Het oog werd dof, en op de bleeke kaken
Zag men den dood, met rasschen spoed, genaken,
Die als een boô des vredes voor hem blonk. -
Reeds had zijn mond de laatste beê gebeden,
Reeds voelde hij geen' zweem van smarte meer;
Hij dacht niet meer aan toekomst noch verleden,
Maar zonk allengs in wezenloosheid neêr.
| |
| |
Toen was het hem, bij 't licht der maan, als boog
Het hoog geboomt' de toppen naar hem over,
Als wenkte hem 't plegtstatig hangend loover,
Terwijl een stem voor 't laatst zijn hart bewoog,
En hem 't geluk van lang vervlogen jaren
Met tooverglans weêr voor 't geheugen schiep,
En, bij 't geruisch der wieglende eikenblaren,
Op zachten toon, hem dringend tot zich riep.
Nog eens verhief hij 't brekend oog, en 't scheen,
Als zag hij ginds, door digtbegroeide dreven,
Een' wondren glans, een blinkend lichtbeeld zweven;
Zoo was hij dan in 't doodsuur niet alleen:
't Was of zijn kind, zijn dochter om hem dwaalde;
Of was 't misschien een tooverspel der maan,
Wier volle gloed die plek van 't bosch bestraalde?

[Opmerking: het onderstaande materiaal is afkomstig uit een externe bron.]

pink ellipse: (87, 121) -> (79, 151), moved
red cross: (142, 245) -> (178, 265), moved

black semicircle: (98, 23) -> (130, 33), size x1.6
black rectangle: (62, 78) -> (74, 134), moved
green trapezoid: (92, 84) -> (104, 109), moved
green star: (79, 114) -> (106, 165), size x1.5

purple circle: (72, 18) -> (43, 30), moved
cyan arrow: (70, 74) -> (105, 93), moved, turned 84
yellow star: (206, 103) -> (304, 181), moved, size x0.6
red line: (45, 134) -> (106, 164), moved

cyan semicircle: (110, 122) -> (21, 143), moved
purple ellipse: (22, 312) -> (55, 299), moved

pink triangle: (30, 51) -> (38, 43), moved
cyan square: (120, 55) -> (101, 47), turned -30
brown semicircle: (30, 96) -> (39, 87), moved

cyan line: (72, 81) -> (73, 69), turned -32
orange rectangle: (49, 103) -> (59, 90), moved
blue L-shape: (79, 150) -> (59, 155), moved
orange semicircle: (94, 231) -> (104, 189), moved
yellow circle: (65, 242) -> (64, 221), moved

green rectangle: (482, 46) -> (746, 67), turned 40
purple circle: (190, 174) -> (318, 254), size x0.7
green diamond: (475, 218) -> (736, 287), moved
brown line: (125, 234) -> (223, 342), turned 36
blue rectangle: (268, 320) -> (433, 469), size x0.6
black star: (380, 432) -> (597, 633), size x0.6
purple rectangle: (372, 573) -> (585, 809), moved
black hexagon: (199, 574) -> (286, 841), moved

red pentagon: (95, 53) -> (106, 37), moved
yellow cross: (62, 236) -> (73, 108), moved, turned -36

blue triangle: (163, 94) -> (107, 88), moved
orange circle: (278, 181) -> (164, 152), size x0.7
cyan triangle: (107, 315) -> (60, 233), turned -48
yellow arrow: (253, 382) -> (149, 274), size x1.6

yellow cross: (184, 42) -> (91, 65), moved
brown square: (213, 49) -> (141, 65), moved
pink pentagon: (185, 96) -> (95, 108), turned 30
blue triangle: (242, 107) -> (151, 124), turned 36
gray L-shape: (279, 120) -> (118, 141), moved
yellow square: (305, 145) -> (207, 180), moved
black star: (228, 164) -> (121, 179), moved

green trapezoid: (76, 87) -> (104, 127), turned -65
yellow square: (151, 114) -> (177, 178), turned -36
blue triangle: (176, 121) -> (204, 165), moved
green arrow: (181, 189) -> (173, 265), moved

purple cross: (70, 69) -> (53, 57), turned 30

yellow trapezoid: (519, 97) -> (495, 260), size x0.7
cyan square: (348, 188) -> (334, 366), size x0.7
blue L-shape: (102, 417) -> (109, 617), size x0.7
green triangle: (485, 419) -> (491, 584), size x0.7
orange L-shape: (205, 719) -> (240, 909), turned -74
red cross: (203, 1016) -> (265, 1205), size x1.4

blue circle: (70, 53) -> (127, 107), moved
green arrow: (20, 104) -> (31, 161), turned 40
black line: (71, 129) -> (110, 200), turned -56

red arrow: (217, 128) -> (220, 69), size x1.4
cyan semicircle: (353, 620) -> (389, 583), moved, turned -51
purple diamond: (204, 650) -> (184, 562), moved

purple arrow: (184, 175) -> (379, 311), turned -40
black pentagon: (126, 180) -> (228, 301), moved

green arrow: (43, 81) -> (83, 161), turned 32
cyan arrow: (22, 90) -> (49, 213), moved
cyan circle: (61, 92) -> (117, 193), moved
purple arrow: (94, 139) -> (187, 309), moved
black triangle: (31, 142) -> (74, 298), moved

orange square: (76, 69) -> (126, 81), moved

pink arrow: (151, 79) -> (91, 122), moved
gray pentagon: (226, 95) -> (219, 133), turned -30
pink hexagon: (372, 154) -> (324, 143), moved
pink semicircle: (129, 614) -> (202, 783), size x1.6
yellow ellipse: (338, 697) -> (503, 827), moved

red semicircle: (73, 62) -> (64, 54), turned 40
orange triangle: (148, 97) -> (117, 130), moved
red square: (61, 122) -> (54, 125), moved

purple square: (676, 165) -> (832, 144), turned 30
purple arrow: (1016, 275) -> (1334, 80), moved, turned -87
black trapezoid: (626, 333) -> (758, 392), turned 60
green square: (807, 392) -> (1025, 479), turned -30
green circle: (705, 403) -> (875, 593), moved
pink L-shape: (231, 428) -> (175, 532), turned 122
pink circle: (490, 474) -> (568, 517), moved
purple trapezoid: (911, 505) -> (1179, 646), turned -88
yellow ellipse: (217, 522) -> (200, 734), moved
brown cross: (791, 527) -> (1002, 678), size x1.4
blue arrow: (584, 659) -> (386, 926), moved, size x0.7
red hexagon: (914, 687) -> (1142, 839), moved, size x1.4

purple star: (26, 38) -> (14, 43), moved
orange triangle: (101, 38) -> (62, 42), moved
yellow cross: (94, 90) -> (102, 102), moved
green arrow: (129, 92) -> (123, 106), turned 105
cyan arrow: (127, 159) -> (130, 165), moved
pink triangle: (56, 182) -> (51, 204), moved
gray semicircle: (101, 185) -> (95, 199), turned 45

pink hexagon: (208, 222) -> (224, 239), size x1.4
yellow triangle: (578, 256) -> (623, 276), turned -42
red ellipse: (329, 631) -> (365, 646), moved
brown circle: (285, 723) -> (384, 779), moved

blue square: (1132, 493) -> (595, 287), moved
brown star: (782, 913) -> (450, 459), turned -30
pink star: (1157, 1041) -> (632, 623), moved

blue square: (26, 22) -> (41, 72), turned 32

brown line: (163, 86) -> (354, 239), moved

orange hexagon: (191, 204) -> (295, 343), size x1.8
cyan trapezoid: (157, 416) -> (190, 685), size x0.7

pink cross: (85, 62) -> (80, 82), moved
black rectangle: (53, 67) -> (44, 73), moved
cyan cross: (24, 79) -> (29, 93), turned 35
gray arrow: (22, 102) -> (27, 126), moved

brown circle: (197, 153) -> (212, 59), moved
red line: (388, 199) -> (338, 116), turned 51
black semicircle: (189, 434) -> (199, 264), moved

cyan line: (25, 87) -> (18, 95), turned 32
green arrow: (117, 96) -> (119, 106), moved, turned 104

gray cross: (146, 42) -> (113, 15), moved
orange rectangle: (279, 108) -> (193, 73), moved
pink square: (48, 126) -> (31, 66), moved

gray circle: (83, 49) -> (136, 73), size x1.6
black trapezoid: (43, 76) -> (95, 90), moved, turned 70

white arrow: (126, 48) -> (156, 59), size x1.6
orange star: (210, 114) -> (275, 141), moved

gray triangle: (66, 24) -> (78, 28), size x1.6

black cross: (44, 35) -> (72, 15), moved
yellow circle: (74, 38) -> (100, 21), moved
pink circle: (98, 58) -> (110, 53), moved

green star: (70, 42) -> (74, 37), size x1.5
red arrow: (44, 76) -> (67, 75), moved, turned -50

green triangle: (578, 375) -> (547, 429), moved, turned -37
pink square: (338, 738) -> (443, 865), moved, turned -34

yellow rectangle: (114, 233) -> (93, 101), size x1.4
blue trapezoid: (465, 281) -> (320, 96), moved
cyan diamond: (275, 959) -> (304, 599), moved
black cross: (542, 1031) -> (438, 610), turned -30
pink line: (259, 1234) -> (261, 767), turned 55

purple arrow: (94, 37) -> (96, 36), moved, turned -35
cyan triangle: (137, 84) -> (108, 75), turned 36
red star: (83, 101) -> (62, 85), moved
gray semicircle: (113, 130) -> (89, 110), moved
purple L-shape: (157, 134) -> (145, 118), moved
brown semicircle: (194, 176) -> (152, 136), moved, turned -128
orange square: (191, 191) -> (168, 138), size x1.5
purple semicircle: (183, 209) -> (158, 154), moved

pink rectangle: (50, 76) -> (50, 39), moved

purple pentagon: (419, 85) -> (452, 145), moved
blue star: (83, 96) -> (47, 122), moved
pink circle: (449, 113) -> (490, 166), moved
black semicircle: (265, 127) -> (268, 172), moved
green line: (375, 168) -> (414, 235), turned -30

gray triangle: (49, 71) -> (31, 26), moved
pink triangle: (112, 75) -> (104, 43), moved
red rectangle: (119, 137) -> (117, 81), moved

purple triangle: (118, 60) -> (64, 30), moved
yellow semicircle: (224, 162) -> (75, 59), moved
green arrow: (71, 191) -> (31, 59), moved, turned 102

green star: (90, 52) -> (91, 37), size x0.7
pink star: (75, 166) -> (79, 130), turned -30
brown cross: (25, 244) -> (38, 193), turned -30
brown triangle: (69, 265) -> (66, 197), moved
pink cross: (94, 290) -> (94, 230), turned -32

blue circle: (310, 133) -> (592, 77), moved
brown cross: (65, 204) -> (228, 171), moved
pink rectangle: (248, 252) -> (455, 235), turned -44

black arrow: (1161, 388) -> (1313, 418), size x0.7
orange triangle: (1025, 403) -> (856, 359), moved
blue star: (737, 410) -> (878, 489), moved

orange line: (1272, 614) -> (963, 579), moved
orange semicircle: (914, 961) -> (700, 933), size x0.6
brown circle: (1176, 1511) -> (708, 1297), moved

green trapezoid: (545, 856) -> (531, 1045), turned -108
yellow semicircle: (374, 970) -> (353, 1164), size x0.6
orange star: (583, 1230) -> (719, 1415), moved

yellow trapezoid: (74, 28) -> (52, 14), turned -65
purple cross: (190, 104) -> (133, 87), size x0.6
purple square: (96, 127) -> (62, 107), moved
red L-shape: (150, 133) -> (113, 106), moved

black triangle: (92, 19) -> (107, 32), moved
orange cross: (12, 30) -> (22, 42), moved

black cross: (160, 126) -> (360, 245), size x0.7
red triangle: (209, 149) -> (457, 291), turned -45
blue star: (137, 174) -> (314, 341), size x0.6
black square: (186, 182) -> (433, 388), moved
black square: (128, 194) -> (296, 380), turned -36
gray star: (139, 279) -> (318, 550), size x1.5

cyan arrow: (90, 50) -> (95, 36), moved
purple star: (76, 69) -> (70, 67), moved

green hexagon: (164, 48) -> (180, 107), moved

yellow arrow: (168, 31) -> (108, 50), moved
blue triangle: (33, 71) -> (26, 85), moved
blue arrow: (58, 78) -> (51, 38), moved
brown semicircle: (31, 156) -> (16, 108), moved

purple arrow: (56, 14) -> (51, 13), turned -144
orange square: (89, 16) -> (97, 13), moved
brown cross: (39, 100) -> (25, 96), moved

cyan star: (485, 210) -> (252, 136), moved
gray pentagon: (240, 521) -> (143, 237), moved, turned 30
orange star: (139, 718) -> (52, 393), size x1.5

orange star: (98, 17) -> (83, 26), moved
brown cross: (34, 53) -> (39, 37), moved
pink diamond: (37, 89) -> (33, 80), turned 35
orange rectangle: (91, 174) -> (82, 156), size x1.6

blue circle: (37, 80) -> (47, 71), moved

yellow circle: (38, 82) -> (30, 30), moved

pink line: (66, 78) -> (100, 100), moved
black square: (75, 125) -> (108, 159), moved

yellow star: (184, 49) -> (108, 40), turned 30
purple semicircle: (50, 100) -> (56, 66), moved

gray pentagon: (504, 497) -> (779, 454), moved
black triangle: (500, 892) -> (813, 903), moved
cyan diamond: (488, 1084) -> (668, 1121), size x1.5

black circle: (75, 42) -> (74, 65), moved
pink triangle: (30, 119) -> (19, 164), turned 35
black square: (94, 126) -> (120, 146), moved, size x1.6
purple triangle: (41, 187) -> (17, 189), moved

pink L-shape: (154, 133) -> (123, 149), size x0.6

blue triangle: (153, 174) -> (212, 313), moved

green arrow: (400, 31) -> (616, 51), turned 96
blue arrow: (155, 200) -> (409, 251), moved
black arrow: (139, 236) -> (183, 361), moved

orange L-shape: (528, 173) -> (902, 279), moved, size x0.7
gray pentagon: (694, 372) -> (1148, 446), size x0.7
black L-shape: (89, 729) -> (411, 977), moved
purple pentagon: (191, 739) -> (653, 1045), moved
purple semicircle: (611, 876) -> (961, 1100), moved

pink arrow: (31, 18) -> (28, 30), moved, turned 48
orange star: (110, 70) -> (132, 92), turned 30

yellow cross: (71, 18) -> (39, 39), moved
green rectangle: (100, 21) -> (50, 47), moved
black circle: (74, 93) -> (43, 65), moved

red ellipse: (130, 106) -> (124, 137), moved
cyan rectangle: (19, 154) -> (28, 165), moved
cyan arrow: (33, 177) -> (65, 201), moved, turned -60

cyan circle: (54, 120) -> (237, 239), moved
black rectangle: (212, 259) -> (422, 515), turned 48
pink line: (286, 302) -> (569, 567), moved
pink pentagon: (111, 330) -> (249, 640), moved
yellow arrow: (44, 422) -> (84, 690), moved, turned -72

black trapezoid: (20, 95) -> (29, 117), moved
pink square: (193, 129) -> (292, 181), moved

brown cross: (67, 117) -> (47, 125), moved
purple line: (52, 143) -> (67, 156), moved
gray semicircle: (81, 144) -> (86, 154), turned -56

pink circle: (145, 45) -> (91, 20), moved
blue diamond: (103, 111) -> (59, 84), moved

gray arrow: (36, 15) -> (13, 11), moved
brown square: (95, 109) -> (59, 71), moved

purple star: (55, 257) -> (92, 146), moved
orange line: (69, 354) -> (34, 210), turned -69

Hoe zalig was, verbeelding! dan uw waan!
Ja 't was, terwijl het leven hem ontvlood,
En de ademtogt hem op de lippen beefde,
Of om hem heen een zeegnende Engel zweefde,
En, zacht en mild, de brekende oogen sloot.
Een zaalge lach verspreidde zich op 't wezen,
Als snelde reeds zijn ziel naar hooger spheer;
Maar, bij den zucht, aan de enge borst ontrezen,
Boog 't achtbaar hoofd... de Zanger was niet meer!
| |
| |
Op 't eenzaam graf, waarin hij ruste vond,
Ontlook de bloem in al de pracht der kleuren;
Daar spreidde zij haar liefelijkste geuren,
Als wierook aan zijn nagedachtnis, rond;
En telkens, als de lente was verschenen,
Zong 't voglenkoor daar 't schoonst en teederst lied;
Daar vloot de beek langs weelger oevers henen:
Natuur vergat den Lentezanger niet.
Als over 't veld de laatste scheemring zinkt,
En zich de wind ter ruste vlijt in 't loover,
Als alles zwijgt, terwijl in 't lichtgetoover
Der zilvren maan het rustend landschap blinkt,
Doet soms, op 't graf, een wondre klank zich hooren,
Wiens zacht geluid het diepbewogen hart
Verrukt, als waar' 't een toon der geestenkoren:
Dan, zegt men, klinkt de harp nog van den Bard.